▸ WORK TO COMPLETE:
1: Translate this sentence from the film entry into Spanish: "The film was released by Warner Bros. Pictures on June 22, 1946."
2: Rewrite the film entry starting with "1946 film by" and going on through "June 22, 1946.", switching "comedy" to "drama".
(TEXT SEGMENT)
- Theatrical release poster
- Directed by: Vincent Sherman
- Screenplay by: Agnes Christine Johnston
- Based on: Janie 1942 play by Josephine Bentham Herschel V. Williams, Jr.
- Produced by: Alex Gottlieb
- Starring: Joan Leslie Robert Hutton Edward Arnold Ann Harding Robert Benchley Dorothy Malone
- Cinematography: Carl E. Guthrie
- Edited by: Christian Nyby
- Music by: Friedrich Hollaender
- Color process: Black and white
- Production company: Warner Bros. Pictures
- Distributed by: Warner Bros. Pictures
- Release date: June 22, 1946;
- Running time: 89 minutes
- Country: United States
- Language: English

= Janie Gets Married =

1946 film by Vincent Sherman

Janie Gets Married is a 1946 American comedy film directed by Vincent Sherman, and written by Agnes Christine Johnston. The film stars Joan Leslie, Robert Hutton, Edward Arnold, Ann Harding, Robert Benchley, and Dorothy Malone. The film was released by Warner Bros. Pictures on June 22, 1946.
(End TEXT SEGMENT)
(SUPPLIED RECORDS)
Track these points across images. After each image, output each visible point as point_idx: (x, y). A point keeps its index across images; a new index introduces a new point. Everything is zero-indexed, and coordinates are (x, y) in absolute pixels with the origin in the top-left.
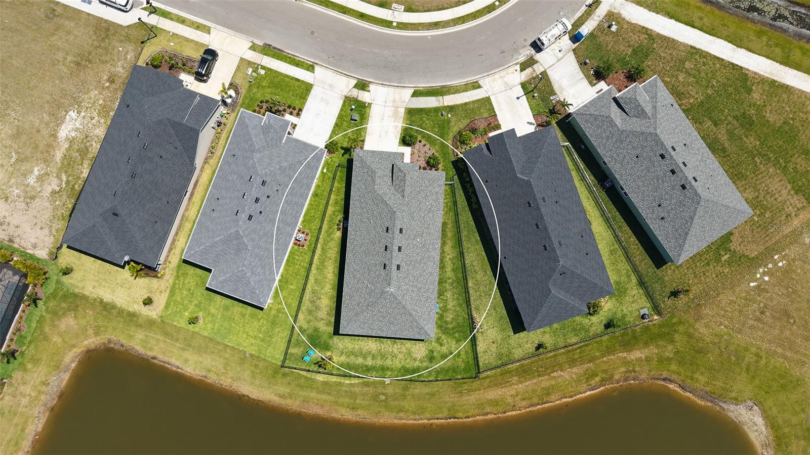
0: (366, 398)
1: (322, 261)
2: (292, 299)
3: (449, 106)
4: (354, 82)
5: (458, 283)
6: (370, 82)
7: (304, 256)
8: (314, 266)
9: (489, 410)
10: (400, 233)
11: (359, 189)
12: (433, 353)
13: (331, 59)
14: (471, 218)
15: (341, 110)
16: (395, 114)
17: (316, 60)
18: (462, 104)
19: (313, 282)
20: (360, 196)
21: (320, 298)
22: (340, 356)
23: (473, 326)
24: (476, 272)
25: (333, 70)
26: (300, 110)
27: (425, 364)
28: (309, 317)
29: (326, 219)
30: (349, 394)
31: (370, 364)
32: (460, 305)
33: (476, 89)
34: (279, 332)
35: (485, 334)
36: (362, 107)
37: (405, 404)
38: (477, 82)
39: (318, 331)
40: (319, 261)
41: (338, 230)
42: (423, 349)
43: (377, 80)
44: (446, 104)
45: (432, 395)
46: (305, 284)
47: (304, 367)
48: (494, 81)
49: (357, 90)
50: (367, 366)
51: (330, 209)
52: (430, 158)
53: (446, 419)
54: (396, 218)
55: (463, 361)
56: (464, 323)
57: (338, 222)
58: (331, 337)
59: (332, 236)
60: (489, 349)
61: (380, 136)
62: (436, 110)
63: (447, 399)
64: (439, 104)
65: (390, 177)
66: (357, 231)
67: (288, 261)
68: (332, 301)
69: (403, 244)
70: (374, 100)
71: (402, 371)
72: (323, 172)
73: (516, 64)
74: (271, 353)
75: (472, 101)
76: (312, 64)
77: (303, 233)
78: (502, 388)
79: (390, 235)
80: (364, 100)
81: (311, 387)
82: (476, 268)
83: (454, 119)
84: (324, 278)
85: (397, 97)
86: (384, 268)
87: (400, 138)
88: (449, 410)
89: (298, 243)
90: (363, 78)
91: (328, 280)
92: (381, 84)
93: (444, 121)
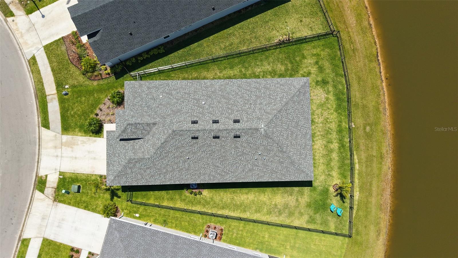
0: (370, 145)
1: (236, 207)
2: (279, 235)
3: (57, 89)
4: (38, 193)
5: (244, 62)
6: (36, 176)
7: (232, 227)
8: (243, 216)
9: (367, 23)
10: (197, 123)
11: (152, 176)
12: (318, 81)
13: (14, 221)
14: (176, 54)
15: (69, 204)
16: (69, 145)
17: (16, 237)
18: (54, 75)
19: (259, 214)
20: (160, 174)
21: (276, 205)
22: (333, 177)
23: (286, 43)
24: (231, 44)
25: (26, 218)
26: (72, 249)
27: (331, 89)
28: (296, 214)
29: (190, 208)
30: (368, 163)
31: (336, 144)
32: (267, 58)
33: (36, 61)
34: (315, 245)
35: (294, 30)
36: (64, 182)
37: (371, 105)
38: (29, 61)
39: (310, 202)
40: (237, 210)
41: (201, 194)
42: (316, 91)
43: (33, 169)
44: (55, 91)
45: (359, 78)
46: (262, 223)
47: (348, 214)
48: (26, 43)
49: (46, 189)
50: (339, 148)
51: (179, 205)
52: (113, 102)
53: (379, 64)
54: (180, 129)
55: (323, 50)
56: (284, 52)
57: (193, 195)
58: (315, 189)
59: (208, 200)
60: (308, 25)
61: (95, 159)
62: (62, 101)
63: (361, 64)
64: (55, 98)
65: (134, 142)
66: (200, 173)
67: (239, 245)
68: (277, 191)
69: (209, 118)
70: (56, 170)
71: (340, 111)
72: (139, 217)
73: (6, 21)
74: (338, 251)
75: (50, 64)
76: (20, 242)
77: (207, 231)
78: (344, 10)
79: (200, 135)
80: (57, 180)
81: (366, 204)
82: (227, 44)
83: (70, 81)
84: (254, 203)
85: (51, 144)
86: (239, 137)
87: (95, 137)
88: (371, 61)
89: (219, 236)
90: (33, 184)
91: (256, 199)
92: (38, 164)
93: (73, 92)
(End SUPPLIED RECORDS)
▸ OUTPUTS BY TASK:
1: La película fue estrenada por Warner Bros. Pictures el 22 de junio de 1946.

2:
1946 film by Vincent Sherman

Janie Gets Married is a 1946 American drama film directed by Vincent Sherman, and written by Agnes Christine Johnston. The film stars Joan Leslie, Robert Hutton, Edward Arnold, Ann Harding, Robert Benchley, and Dorothy Malone. The film was released by Warner Bros. Pictures on June 22, 1946.